Start of RAW DATA

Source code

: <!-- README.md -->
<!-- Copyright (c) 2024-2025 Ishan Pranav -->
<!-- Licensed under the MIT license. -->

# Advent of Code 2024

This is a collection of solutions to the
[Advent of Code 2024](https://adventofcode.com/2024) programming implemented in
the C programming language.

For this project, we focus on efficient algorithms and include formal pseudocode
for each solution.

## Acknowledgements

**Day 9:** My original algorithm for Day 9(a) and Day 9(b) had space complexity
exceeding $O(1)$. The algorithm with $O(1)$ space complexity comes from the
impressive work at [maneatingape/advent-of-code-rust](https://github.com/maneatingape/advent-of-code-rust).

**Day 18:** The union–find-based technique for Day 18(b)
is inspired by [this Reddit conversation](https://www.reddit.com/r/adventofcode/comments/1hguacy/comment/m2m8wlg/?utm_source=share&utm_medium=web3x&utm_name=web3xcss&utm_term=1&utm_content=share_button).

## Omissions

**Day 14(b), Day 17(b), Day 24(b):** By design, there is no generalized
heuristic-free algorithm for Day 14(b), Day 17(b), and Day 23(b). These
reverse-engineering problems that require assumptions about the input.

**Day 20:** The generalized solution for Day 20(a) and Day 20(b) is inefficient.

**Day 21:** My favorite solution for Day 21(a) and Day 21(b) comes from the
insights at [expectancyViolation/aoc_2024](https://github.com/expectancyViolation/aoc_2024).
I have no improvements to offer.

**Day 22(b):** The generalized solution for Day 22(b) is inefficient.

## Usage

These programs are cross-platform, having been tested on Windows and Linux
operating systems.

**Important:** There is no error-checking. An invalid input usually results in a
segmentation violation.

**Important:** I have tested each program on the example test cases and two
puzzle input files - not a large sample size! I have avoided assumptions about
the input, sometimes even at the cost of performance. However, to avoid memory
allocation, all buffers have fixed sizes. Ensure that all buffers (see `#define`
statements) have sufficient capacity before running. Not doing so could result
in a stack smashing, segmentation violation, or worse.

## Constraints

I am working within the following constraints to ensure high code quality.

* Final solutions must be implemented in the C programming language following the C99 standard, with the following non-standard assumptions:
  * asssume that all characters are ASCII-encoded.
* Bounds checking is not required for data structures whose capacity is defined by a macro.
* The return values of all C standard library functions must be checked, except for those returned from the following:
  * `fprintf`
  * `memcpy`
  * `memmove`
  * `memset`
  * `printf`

End of RAW DATA

→ **WORK INSTRUCTIONS**: Output exactly one stretch of the listing: from the line containing "is inspired by" through the line containing "cases and two", both end lines included.

→ **YOUR RESPONSE**:
is inspired by [this Reddit conversation](https://www.reddit.com/r/adventofcode/comments/1hguacy/comment/m2m8wlg/?utm_source=share&utm_medium=web3x&utm_name=web3xcss&utm_term=1&utm_content=share_button).

## Omissions

**Day 14(b), Day 17(b), Day 24(b):** By design, there is no generalized
heuristic-free algorithm for Day 14(b), Day 17(b), and Day 23(b). These
reverse-engineering problems that require assumptions about the input.

**Day 20:** The generalized solution for Day 20(a) and Day 20(b) is inefficient.

**Day 21:** My favorite solution for Day 21(a) and Day 21(b) comes from the
insights at [expectancyViolation/aoc_2024](https://github.com/expectancyViolation/aoc_2024).
I have no improvements to offer.

**Day 22(b):** The generalized solution for Day 22(b) is inefficient.

## Usage

These programs are cross-platform, having been tested on Windows and Linux
operating systems.

**Important:** There is no error-checking. An invalid input usually results in a
segmentation violation.

**Important:** I have tested each program on the example test cases and two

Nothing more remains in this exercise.